Ter adstructie van haar stelling dat beklaagde zich aan overtreding van
genoemd artikel schuldig maakt heeft zij ter zitting van het hof in raadkamer
een zogenaamd logboek overgelegd waaruit blijkt dat beklaagde in de periode
van 12 september 1998 tot 29 september 2001 veelvuldig telefonisch contact
met klaagster dan wel met A. en B. heeft gezocht, veelvuldig brieven of
kaarten aan hen heeft geschreven dan wel op andere wijze contact met
klaagster dan wel de kinderen heeft gezocht.

3.3. Beklaagde is op de aangifte gehoord. Hij heeft toegegeven veelvuldig
telefonisch, mondeling en/of schriftelijk contact met klaagster en de
kinderen te zoeken. Hij is echter van mening dat hij zich daarmee niet
schuldig maakt aan een strafbaar feit. Beklaagde stelt dat het hem alleen
maar gaat om structuur te verkrijgen in de informatievoorziening over de
kinderen en dat de omgangsregeling met de kinderen wordt hersteld.
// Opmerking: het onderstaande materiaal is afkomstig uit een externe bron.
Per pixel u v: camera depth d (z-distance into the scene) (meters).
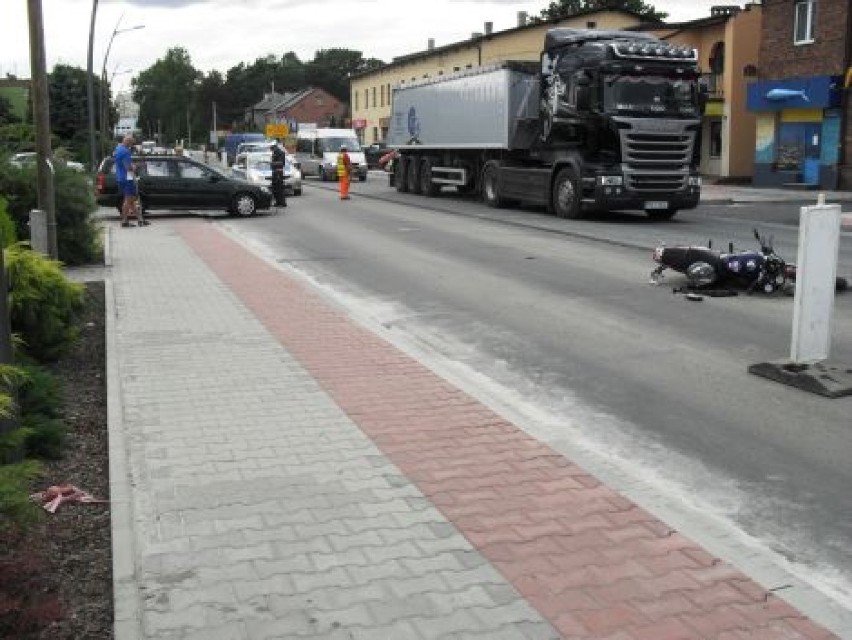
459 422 6.31
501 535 4.50
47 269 8.00
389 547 4.38
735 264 11.55
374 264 14.98
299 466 5.47
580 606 3.81
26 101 70.38
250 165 33.41
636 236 18.44
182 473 5.37
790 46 33.59
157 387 7.26
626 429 6.48
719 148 41.38
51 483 5.41
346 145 46.78
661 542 4.43
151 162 23.83
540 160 24.52
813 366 7.63
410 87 33.38
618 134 20.84
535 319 10.37
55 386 6.43
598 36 21.91
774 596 3.90
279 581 4.05
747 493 5.31
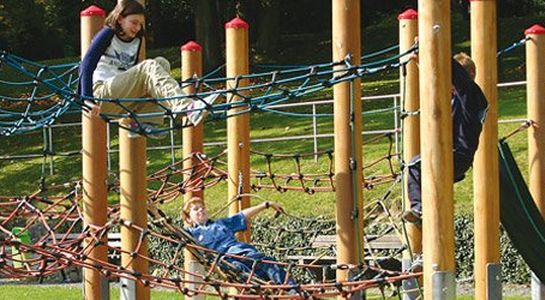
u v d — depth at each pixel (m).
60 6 70.50
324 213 38.09
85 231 18.25
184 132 24.12
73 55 77.00
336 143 17.45
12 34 64.44
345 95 17.30
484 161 17.86
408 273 16.66
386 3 75.88
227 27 21.02
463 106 16.97
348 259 17.31
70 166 50.22
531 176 21.86
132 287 18.39
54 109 18.42
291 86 55.34
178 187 24.62
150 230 17.94
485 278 17.81
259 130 50.44
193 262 22.34
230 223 19.38
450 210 14.46
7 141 55.97
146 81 15.48
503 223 19.22
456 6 72.00
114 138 51.78
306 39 70.12
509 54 61.06
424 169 14.54
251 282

3.4. De officier van justitie te Zutphen heeft de zaak tegen beklaagde op 15
december 2000 geseponeerd met als reden dat beklaagde ten onrechte als
verdachte is aangemerkt. Op 20 december 2000 heeft klaagster hiervan bericht
gekregen.

4. BEOORDELING

Het hof is door het horen van klaagster en het lezen van de door haar ter
zitting overgelegde stukken alsmede de houding van beklaagde van oordeel dat
voldoende aannemelijk is dat een bewezenverklaring ter zake van belaging
vermoedelijk haalbaar is en zeker ook opportuun. De invulling van de belaging
is – naar ’s hofs oordeel – ook mogelijk door feiten en omstandigheden die
zich na indiening van het beklag hebben voorgedaan. Gelet op het vorenstaande
bestaat er voldoende grond om beklaagde strafrechtelijk te vervolgen ter zake
van overtreding van artikel 285B van het Wetboek van Strafrecht.

5. SLOTSOM

Het beklag is gegrond en het gevraagde bevel zal derhalve worden verleend,
hetgeen leidt tot de volgende beslissing.

6. BESLISSING

Het hof:
Beveelt dat door de officier van justitie te Zutphen een strafvervolging
tegen [beklaagde] geboren op (…) 1962 en wonende te [woonplaats], zal
worden ingesteld terzake van overtreding van artikel 285B van het Wetboek van
Strafrecht en dat hij ter zake ter terechtzitting wordt gedagvaard.